I want to make very clear, however, that none of my personal feelings should be allowed to tarnish the message concerning Rosa Parks herself. What she accomplished in her life was utterly awe-inspiring; we should ALL be thankful for her object lesson in how to make the world a better place. To have suffered all her life, as many Black people did and still do, only to be recognised fifty years later by a Congressional Medal of Honor…is appalling. Her name rightly deserves to live on for all time. but for something far more inspiring than a simple space rock – Let’s sort that out, Humanity, eh? That we now have an episode of Doctor Who showcasing her achievement is only fitting.

Where It All Started To Change

It was good to see the Doctor and companions having to deal with some very real Racial prejudice.

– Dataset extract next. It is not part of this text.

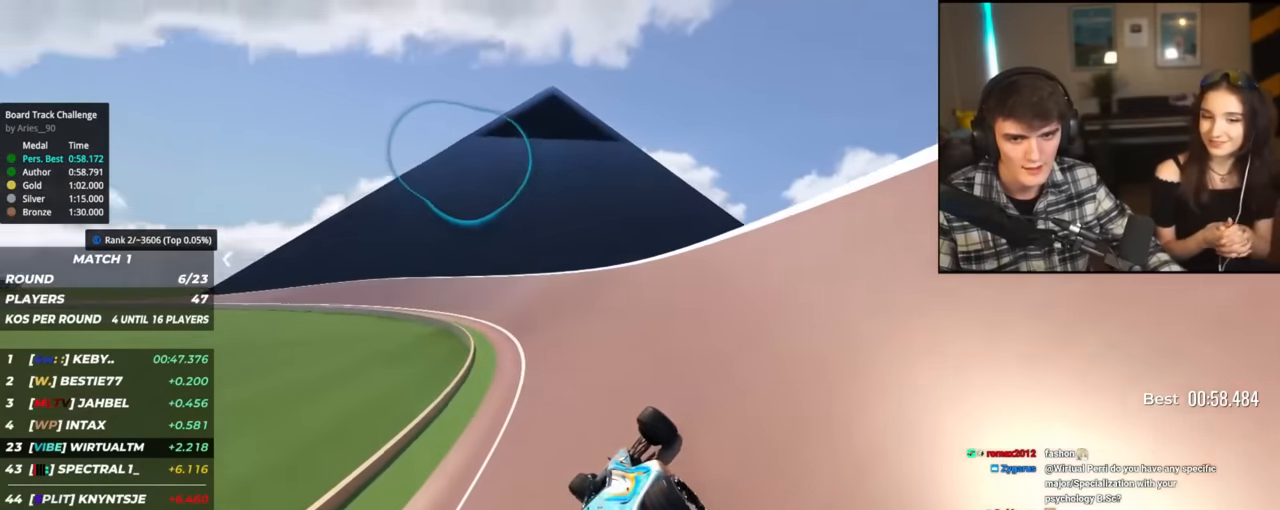
{"keys": ["left", "up"], "events": [[17, "left", "up"], [50, "left", "down"], [250, "left", "up"], [384, "left", "down"]]}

And deal with it directly too – not obfuscated or dressed up in analogy (Though 1987’s Rememberance of the Daleks did briefly touch on it with the Guest House’s “NO COLOUREDS” sign). Poor Ryan, a young black male, took the brunt of it, Yas being given a slightly easier time being mistaken for “Mexican”.

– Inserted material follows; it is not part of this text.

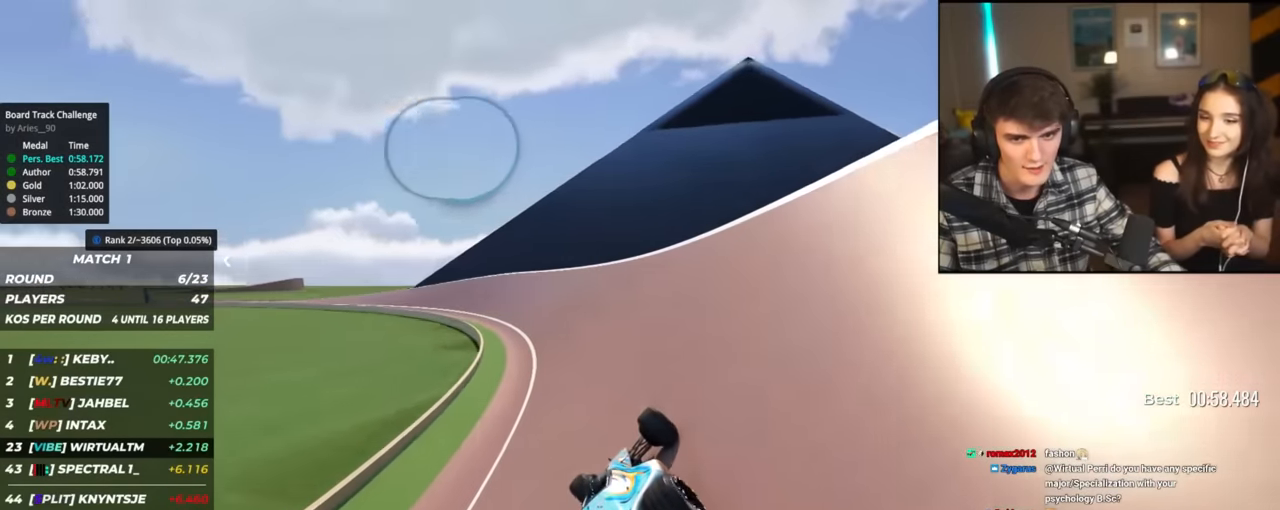
{"keys": ["up"], "events": [[217, "left", "up"], [300, "left", "down"], [400, "left", "up"]]}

PHOTO: 7th Doctor Companion, Ace, encounters very British Racism in 1960’s London. (Rememberance of the Daleks, 1988)

Of course the Pink, Bow-wearing Elephant in the room was that Sexism went completely unremarked this week. I get the expediency of not having your script take on too much work, and focus on doing one objective properly, but I think both the Doctor and Yas got off lightly in this environment where they’d have struggled more in real life. The Docor will find that on Earth her new form isn’t going to be as well accepted as any previous one. I will keep waiting for this to be addressed because it’s exactly what I imagined would be great meat for the series to delve into with a Female Doctor.

SCRIPT PROBLEMS
I felt the script was weak. Dialogue was largely flat and much of the logical construction behind the tale felt ropey at best. Bad guy from the future just happens to be a racist bigot? Many of the white people depicted were decent people too and racist not out of spite or malice but because they didn’t know any better. I felt that undercut our villain, slightly. I wasn’t terribly impressed with his plan to “nudge” history out of shape either, relying on the kind of Goonies-level hi-jinks that is more irritating than threatening. I also felt the attempt to paint him as bad because he’d killed a thousand people was clumsily handled. The Doctor has dealt with people who’ve killed universes, son – you’re just a pimple compared to them, and your bad-lad leather jacket is as pathetically mockable as Peter Parker’s angst-driven dance “strut” in the Sam Raimi’s third Spider-Man film.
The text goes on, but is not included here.